▸ **Task description**
Rename "time" to "reading" in the lines starting with the one containing "time: 12:26" and going on through the one containing "time: 12:13", and give back only those lines with nothing else changed.

▸ **Extracted data**
──────────────────────────────

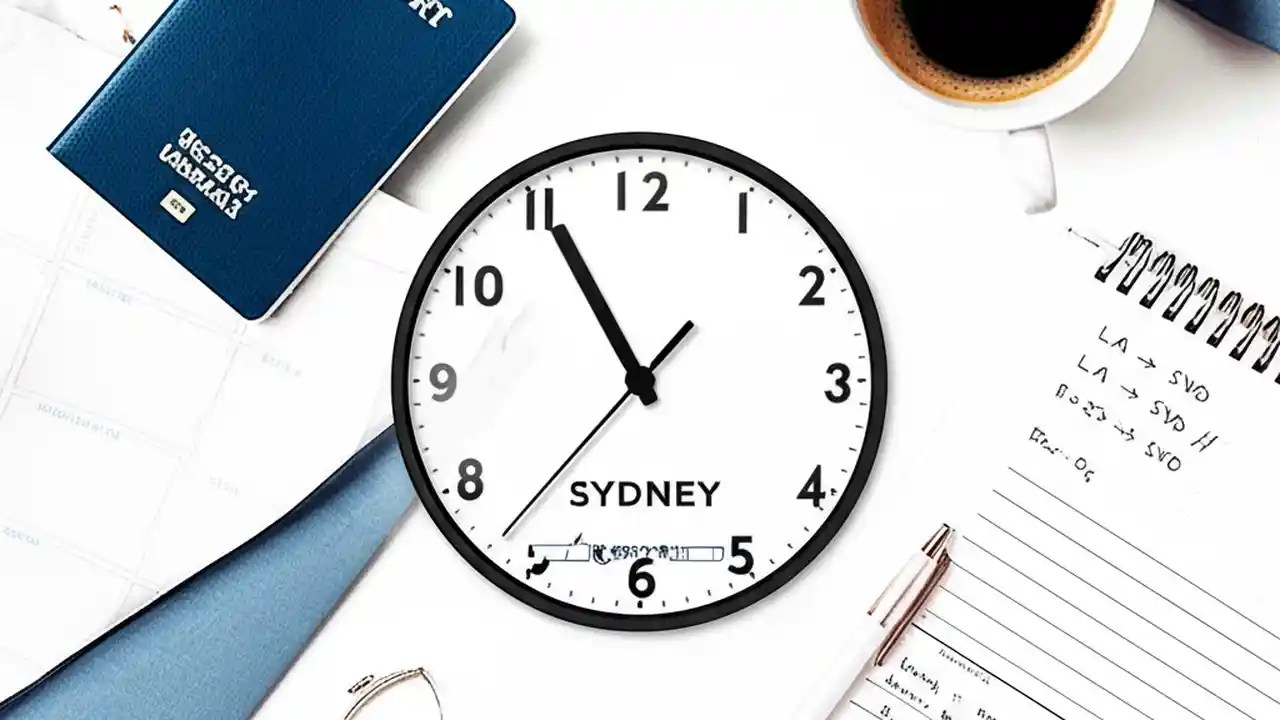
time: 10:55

──────────────────────────────

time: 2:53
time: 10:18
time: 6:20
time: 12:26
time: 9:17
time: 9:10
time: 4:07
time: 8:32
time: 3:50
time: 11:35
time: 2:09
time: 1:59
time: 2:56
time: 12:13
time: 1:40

──────────────────────────────

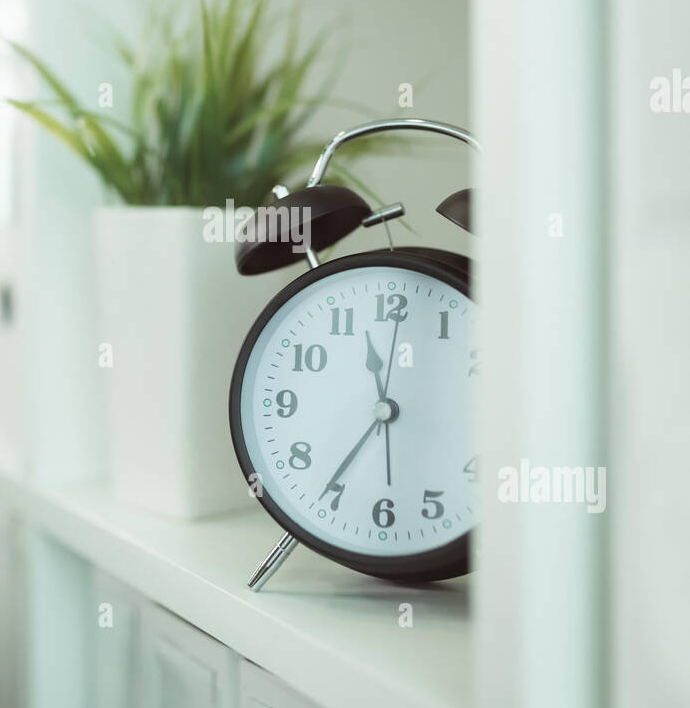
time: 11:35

──────────────────────────────

▸ **Problem solution**
reading: 12:26
reading: 9:17
reading: 9:10
reading: 4:07
reading: 8:32
reading: 3:50
reading: 11:35
reading: 2:09
reading: 1:59
reading: 2:56
reading: 12:13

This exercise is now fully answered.